(Beginning of DATA EXTRACT)

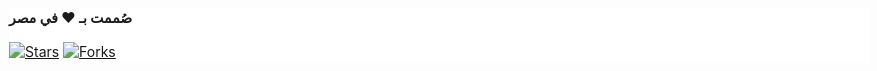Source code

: **صُممت بـ ❤️ في مصر**

[![Stars](https://img.shields.io/github/stars/Abduallh5Mohamed/FreeLance_25?style=social)](https://github.com/Abduallh5Mohamed/FreeLance_25/stargazers)
[![Forks](https://img.shields.io/github/forks/Abduallh5Mohamed/FreeLance_25?style=social)](https://github.com/Abduallh5Mohamed/FreeLance_25/network/members)

</div>
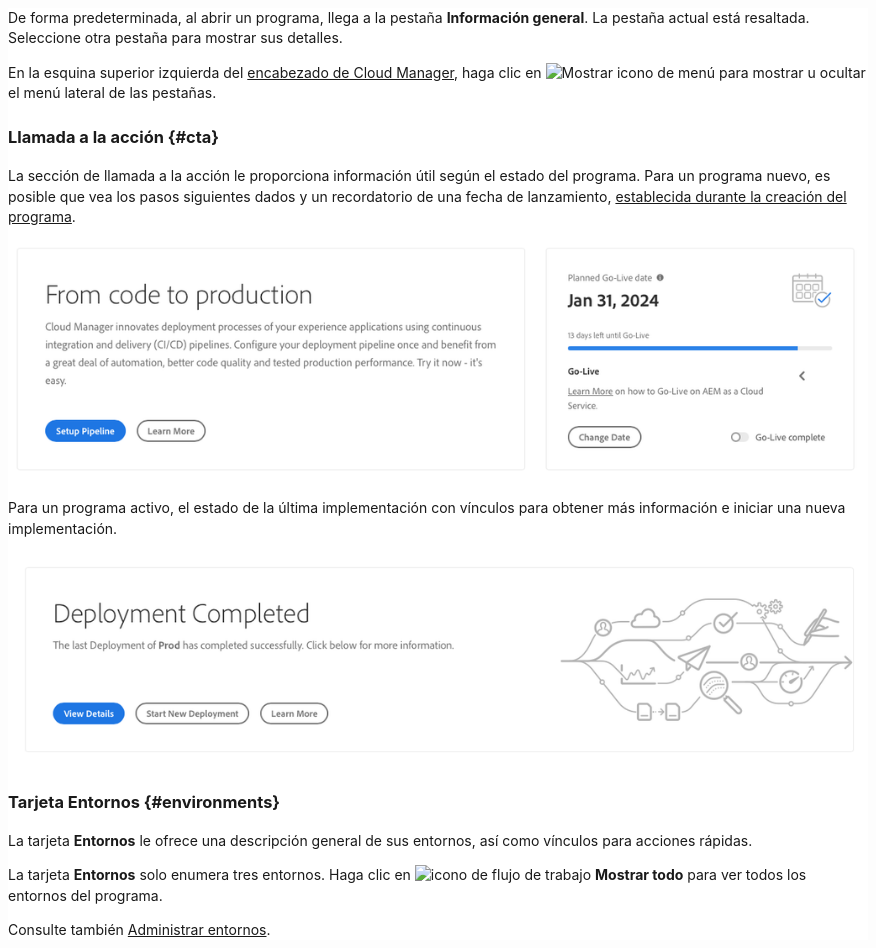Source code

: De forma predeterminada, al abrir un programa, llega a la pestaña **Información general**. La pestaña actual está resaltada. Seleccione otra pestaña para mostrar sus detalles.

En la esquina superior izquierda del [encabezado de Cloud Manager](#cloud-manager-header-2), haga clic en ![Mostrar icono de menú](https://spectrum.adobe.com/static/icons/workflow_18/Smock_ShowMenu_18_N.svg) para mostrar u ocultar el menú lateral de las pestañas.

### Llamada a la acción {#cta}

La sección de llamada a la acción le proporciona información útil según el estado del programa. Para un programa nuevo, es posible que vea los pasos siguientes dados y un recordatorio de una fecha de lanzamiento, [establecida durante la creación del programa](/help/implementing/cloud-manager/getting-access-to-aem-in-cloud/editing-programs.md).

![Call-to-action para un nuevo programa](/help/implementing/cloud-manager/assets/info-banner-new-program.png)

Para un programa activo, el estado de la última implementación con vínculos para obtener más información e iniciar una nueva implementación.

![Llamada a la acción](/help/implementing/cloud-manager/assets/info-banner.png)

### Tarjeta Entornos {#environments}

La tarjeta **Entornos** le ofrece una descripción general de sus entornos, así como vínculos para acciones rápidas.

La tarjeta **Entornos** solo enumera tres entornos. Haga clic en ![icono de flujo de trabajo](https://spectrum.adobe.com/static/icons/workflow_18/Smock_Workflow_18_N.svg) **Mostrar todo** para ver todos los entornos del programa.

Consulte también [Administrar entornos](/help/implementing/cloud-manager/manage-environments.md).
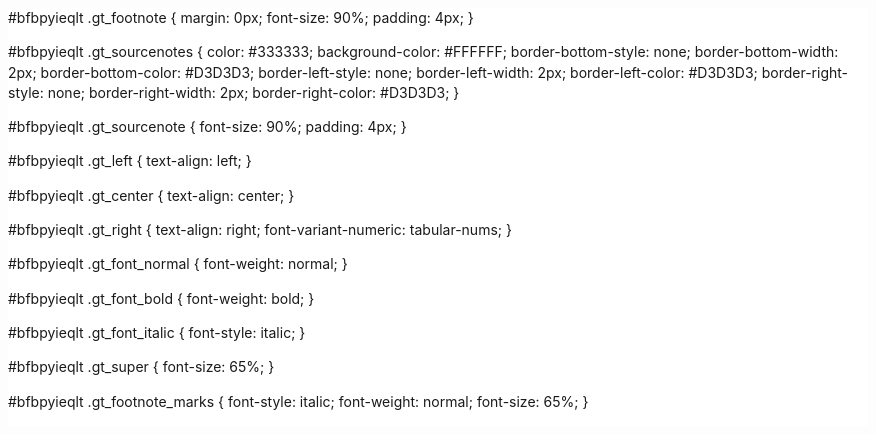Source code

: #bfbpyieqlt .gt_footnote {
  margin: 0px;
  font-size: 90%;
  padding: 4px;
}

#bfbpyieqlt .gt_sourcenotes {
  color: #333333;
  background-color: #FFFFFF;
  border-bottom-style: none;
  border-bottom-width: 2px;
  border-bottom-color: #D3D3D3;
  border-left-style: none;
  border-left-width: 2px;
  border-left-color: #D3D3D3;
  border-right-style: none;
  border-right-width: 2px;
  border-right-color: #D3D3D3;
}

#bfbpyieqlt .gt_sourcenote {
  font-size: 90%;
  padding: 4px;
}

#bfbpyieqlt .gt_left {
  text-align: left;
}

#bfbpyieqlt .gt_center {
  text-align: center;
}

#bfbpyieqlt .gt_right {
  text-align: right;
  font-variant-numeric: tabular-nums;
}

#bfbpyieqlt .gt_font_normal {
  font-weight: normal;
}

#bfbpyieqlt .gt_font_bold {
  font-weight: bold;
}

#bfbpyieqlt .gt_font_italic {
  font-style: italic;
}

#bfbpyieqlt .gt_super {
  font-size: 65%;
}

#bfbpyieqlt .gt_footnote_marks {
  font-style: italic;
  font-weight: normal;
  font-size: 65%;
}
</style>
<table class="gt_table">
  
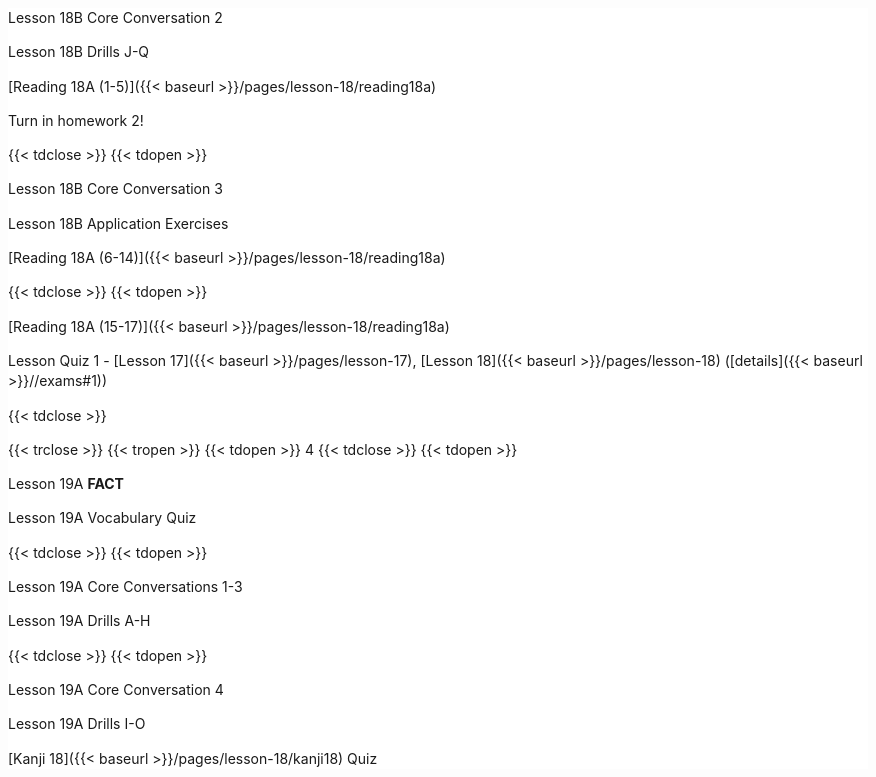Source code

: 
Lesson 18B Core Conversation 2

Lesson 18B Drills J-Q

[Reading 18A (1-5)]({{< baseurl >}}/pages/lesson-18/reading18a)

Turn in homework 2!


{{< tdclose >}}
{{< tdopen >}}


Lesson 18B Core Conversation 3

Lesson 18B Application Exercises

[Reading 18A (6-14)]({{< baseurl >}}/pages/lesson-18/reading18a)


{{< tdclose >}}
{{< tdopen >}}


[Reading 18A (15-17)]({{< baseurl >}}/pages/lesson-18/reading18a)

Lesson Quiz 1 - [Lesson 17]({{< baseurl >}}/pages/lesson-17), [Lesson 18]({{< baseurl >}}/pages/lesson-18) ([details]({{< baseurl >}}//exams#1))


{{< tdclose >}}

{{< trclose >}}
{{< tropen >}}
{{< tdopen >}}
4
{{< tdclose >}}
{{< tdopen >}}


Lesson 19A **FACT**

Lesson 19A Vocabulary Quiz


{{< tdclose >}}
{{< tdopen >}}


Lesson 19A Core Conversations 1-3

Lesson 19A Drills A-H


{{< tdclose >}}
{{< tdopen >}}


Lesson 19A Core Conversation 4

Lesson 19A Drills I-O

[Kanji 18]({{< baseurl >}}/pages/lesson-18/kanji18) Quiz

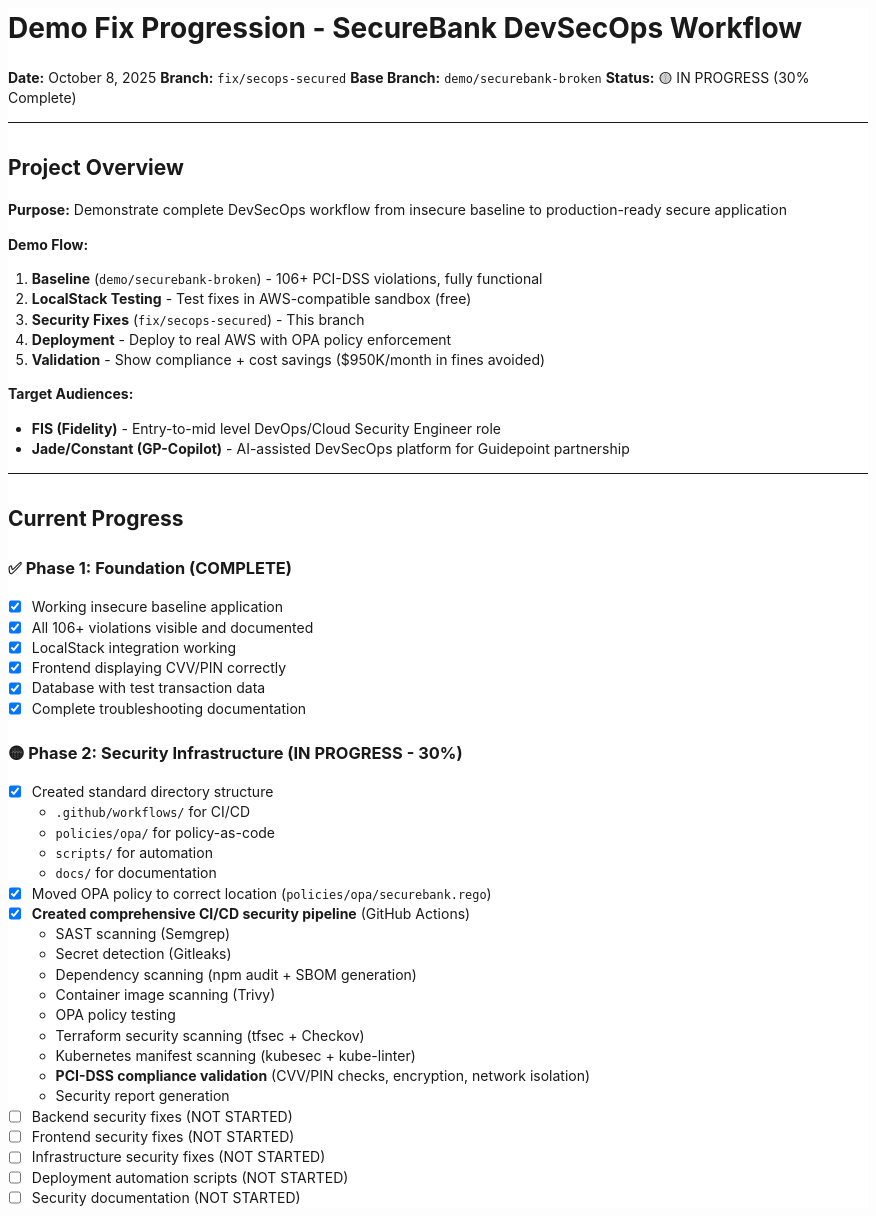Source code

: # Demo Fix Progression - SecureBank DevSecOps Workflow

**Date:** October 8, 2025
**Branch:** `fix/secops-secured`
**Base Branch:** `demo/securebank-broken`
**Status:** 🟡 IN PROGRESS (30% Complete)

---

## Project Overview

**Purpose:** Demonstrate complete DevSecOps workflow from insecure baseline to production-ready secure application

**Demo Flow:**
1. **Baseline** (`demo/securebank-broken`) - 106+ PCI-DSS violations, fully functional
2. **LocalStack Testing** - Test fixes in AWS-compatible sandbox (free)
3. **Security Fixes** (`fix/secops-secured`) - This branch
4. **Deployment** - Deploy to real AWS with OPA policy enforcement
5. **Validation** - Show compliance + cost savings ($950K/month in fines avoided)

**Target Audiences:**
- **FIS (Fidelity)** - Entry-to-mid level DevOps/Cloud Security Engineer role
- **Jade/Constant (GP-Copilot)** - AI-assisted DevSecOps platform for Guidepoint partnership

---

## Current Progress

### ✅ Phase 1: Foundation (COMPLETE)
- [x] Working insecure baseline application
- [x] All 106+ violations visible and documented
- [x] LocalStack integration working
- [x] Frontend displaying CVV/PIN correctly
- [x] Database with test transaction data
- [x] Complete troubleshooting documentation

### 🟡 Phase 2: Security Infrastructure (IN PROGRESS - 30%)
- [x] Created standard directory structure
  - `.github/workflows/` for CI/CD
  - `policies/opa/` for policy-as-code
  - `scripts/` for automation
  - `docs/` for documentation
- [x] Moved OPA policy to correct location (`policies/opa/securebank.rego`)
- [x] **Created comprehensive CI/CD security pipeline** (GitHub Actions)
  - SAST scanning (Semgrep)
  - Secret detection (Gitleaks)
  - Dependency scanning (npm audit + SBOM generation)
  - Container image scanning (Trivy)
  - OPA policy testing
  - Terraform security scanning (tfsec + Checkov)
  - Kubernetes manifest scanning (kubesec + kube-linter)
  - **PCI-DSS compliance validation** (CVV/PIN checks, encryption, network isolation)
  - Security report generation
- [ ] Backend security fixes (NOT STARTED)
- [ ] Frontend security fixes (NOT STARTED)
- [ ] Infrastructure security fixes (NOT STARTED)
- [ ] Deployment automation scripts (NOT STARTED)
- [ ] Security documentation (NOT STARTED)
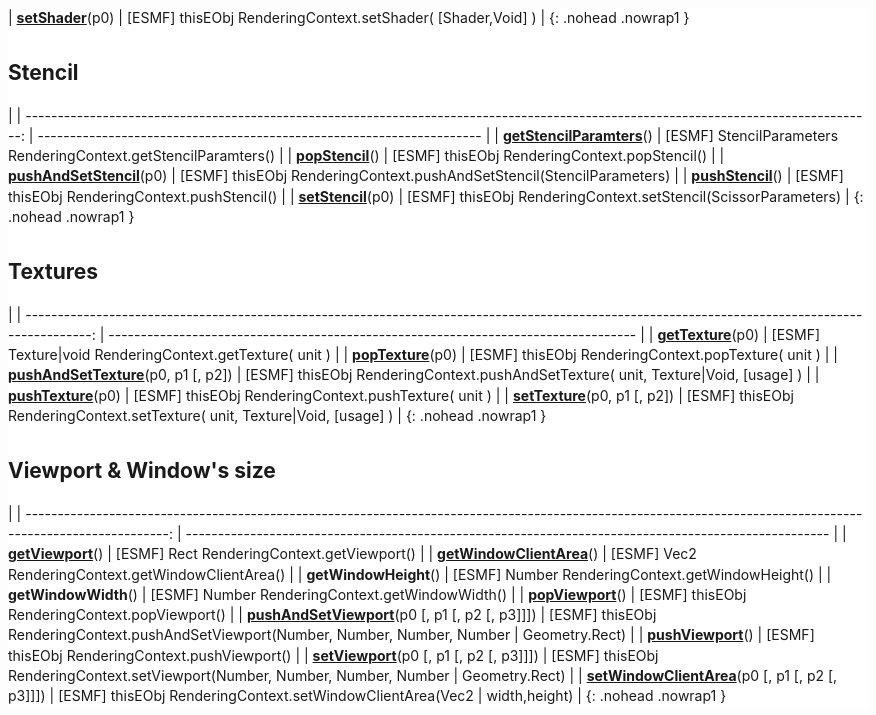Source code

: | **[setShader](classRendering_1_1RenderingContext#classRendering_1_1RenderingContext_1aaf8e215620e9b3805375d94d0144a1ef)**(p0)                     | [ESMF] thisEObj RenderingContext.setShader( [Shader,Void] )              | 
{: .nohead .nowrap1 }

## Stencil

|
| ------------------------------------------------------------------------------------------------------------------------------------: | --------------------------------------------------------------------- | 
| **[getStencilParamters](classRendering_1_1RenderingContext#classRendering_1_1RenderingContext_1a12666d531b794f16f336219428759c24)**() | [ESMF] StencilParameters RenderingContext.getStencilParamters()       | 
| **[popStencil](classRendering_1_1RenderingContext#classRendering_1_1RenderingContext_1aa375a64b739467d7a253cf26d066101a)**()          | [ESMF] thisEObj RenderingContext.popStencil()                         | 
| **[pushAndSetStencil](classRendering_1_1RenderingContext#classRendering_1_1RenderingContext_1ab7934ab63fd7f1fbb10d87fb77836556)**(p0) | [ESMF] thisEObj RenderingContext.pushAndSetStencil(StencilParameters) | 
| **[pushStencil](classRendering_1_1RenderingContext#classRendering_1_1RenderingContext_1aa1c05f5df81529814475347ab507caf5)**()         | [ESMF] thisEObj RenderingContext.pushStencil()                        | 
| **[setStencil](classRendering_1_1RenderingContext#classRendering_1_1RenderingContext_1a5b961c89b218b0739bed335c8593cee1)**(p0)        | [ESMF] thisEObj RenderingContext.setStencil(ScissorParameters)        | 
{: .nohead .nowrap1 }

## Textures

|
| -----------------------------------------------------------------------------------------------------------------------------------------------: | ---------------------------------------------------------------------------------- | 
| **[getTexture](classRendering_1_1RenderingContext#classRendering_1_1RenderingContext_1aea8dd4a3ea4c0389220bc3acce1d9624)**(p0)                   | [ESMF] Texture\|void RenderingContext.getTexture( unit )                           | 
| **[popTexture](classRendering_1_1RenderingContext#classRendering_1_1RenderingContext_1a35de4583d004aba496ce69b7f9fb0922)**(p0)                   | [ESMF] thisEObj RenderingContext.popTexture( unit )                                | 
| **[pushAndSetTexture](classRendering_1_1RenderingContext#classRendering_1_1RenderingContext_1abb8b6c4bc4c025e1a7399769e545a5d6)**(p0, p1 [, p2]) | [ESMF] thisEObj RenderingContext.pushAndSetTexture( unit, Texture\|Void, [usage] ) | 
| **[pushTexture](classRendering_1_1RenderingContext#classRendering_1_1RenderingContext_1a2ba266279ac58c9c6ce45b0137a61f53)**(p0)                  | [ESMF] thisEObj RenderingContext.pushTexture( unit )                               | 
| **[setTexture](classRendering_1_1RenderingContext#classRendering_1_1RenderingContext_1a65fa281ab0ce2496aba2aa4619a9a029)**(p0, p1 [, p2])        | [ESMF] thisEObj RenderingContext.setTexture( unit, Texture\|Void, [usage] )        | 
{: .nohead .nowrap1 }

## Viewport & Window's size

|
| -----------------------------------------------------------------------------------------------------------------------------------------------------------: | ---------------------------------------------------------------------------------------------------- | 
| **[getViewport](classRendering_1_1RenderingContext#classRendering_1_1RenderingContext_1a0878be5d4782ee62398b8ba8cab36a44)**()                                | [ESMF] Rect RenderingContext.getViewport()                                                           | 
| **[getWindowClientArea](classRendering_1_1RenderingContext#classRendering_1_1RenderingContext_1ad13ea905631f0dc303867714ebfd63e7)**()                        | [ESMF] Vec2 RenderingContext.getWindowClientArea()                                                   | 
| **getWindowHeight**()                                                                                                                                        | [ESMF] Number RenderingContext.getWindowHeight()                                                     | 
| **getWindowWidth**()                                                                                                                                         | [ESMF] Number RenderingContext.getWindowWidth()                                                      | 
| **[popViewport](classRendering_1_1RenderingContext#classRendering_1_1RenderingContext_1a63dfc55fdad43d8fb0d22da55e70bb4c)**()                                | [ESMF] thisEObj RenderingContext.popViewport()                                                       | 
| **[pushAndSetViewport](classRendering_1_1RenderingContext#classRendering_1_1RenderingContext_1a1e66b522037564f746b87352d5f6d238)**(p0 [, p1 [, p2 [, p3]]])  | [ESMF] thisEObj RenderingContext.pushAndSetViewport(Number, Number, Number, Number \| Geometry.Rect) | 
| **[pushViewport](classRendering_1_1RenderingContext#classRendering_1_1RenderingContext_1a99b4dedcd208a95c4c457daf90f39f0f)**()                               | [ESMF] thisEObj RenderingContext.pushViewport()                                                      | 
| **[setViewport](classRendering_1_1RenderingContext#classRendering_1_1RenderingContext_1a1b02d0cb8c8ce8f8e9427f6262745aca)**(p0 [, p1 [, p2 [, p3]]])         | [ESMF] thisEObj RenderingContext.setViewport(Number, Number, Number, Number \| Geometry.Rect)        | 
| **[setWindowClientArea](classRendering_1_1RenderingContext#classRendering_1_1RenderingContext_1a097e28b10a39f06450695700934ede9c)**(p0 [, p1 [, p2 [, p3]]]) | [ESMF] thisEObj RenderingContext.setWindowClientArea(Vec2 \| width,height)                           | 
{: .nohead .nowrap1 }

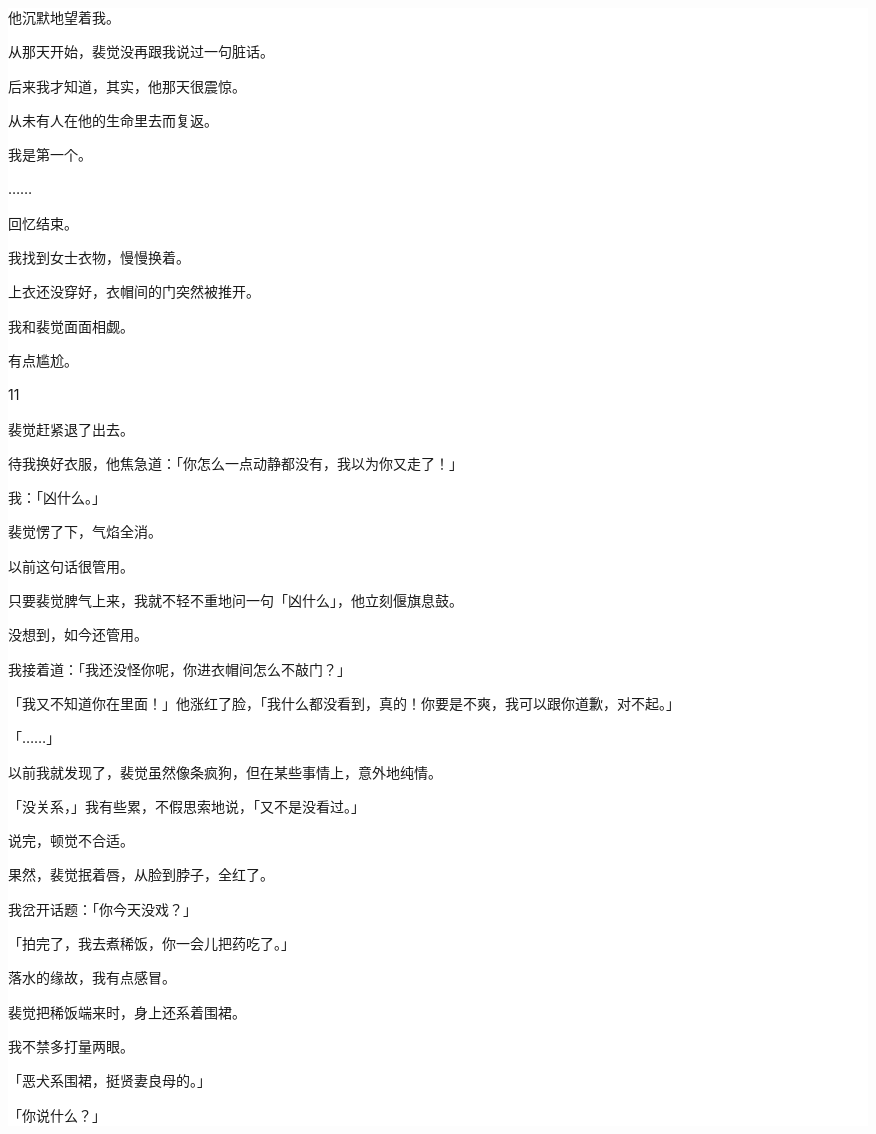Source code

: 他沉默地望着我。

从那天开始，裴觉没再跟我说过一句脏话。

后来我才知道，其实，他那天很震惊。

从未有人在他的生命里去而复返。

我是第一个。

……

回忆结束。

我找到女士衣物，慢慢换着。

上衣还没穿好，衣帽间的门突然被推开。

我和裴觉面面相觑。

有点尴尬。

11

裴觉赶紧退了出去。

待我换好衣服，他焦急道：「你怎么一点动静都没有，我以为你又走了！」

我：「凶什么。」

裴觉愣了下，气焰全消。

以前这句话很管用。

只要裴觉脾气上来，我就不轻不重地问一句「凶什么」，他立刻偃旗息鼓。

没想到，如今还管用。

我接着道：「我还没怪你呢，你进衣帽间怎么不敲门？」

「我又不知道你在里面！」他涨红了脸，「我什么都没看到，真的！你要是不爽，我可以跟你道歉，对不起。」

「……」

以前我就发现了，裴觉虽然像条疯狗，但在某些事情上，意外地纯情。

「没关系，」我有些累，不假思索地说，「又不是没看过。」

说完，顿觉不合适。

果然，裴觉抿着唇，从脸到脖子，全红了。

我岔开话题：「你今天没戏？」

「拍完了，我去煮稀饭，你一会儿把药吃了。」

落水的缘故，我有点感冒。

裴觉把稀饭端来时，身上还系着围裙。

我不禁多打量两眼。

「恶犬系围裙，挺贤妻良母的。」

「你说什么？」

(End of DATA EXTRACT)

Count the lines of the data above that contain the string "Reading", with uppercase and lowercase letters treated as different, and give only the number.

RESPONSE: 3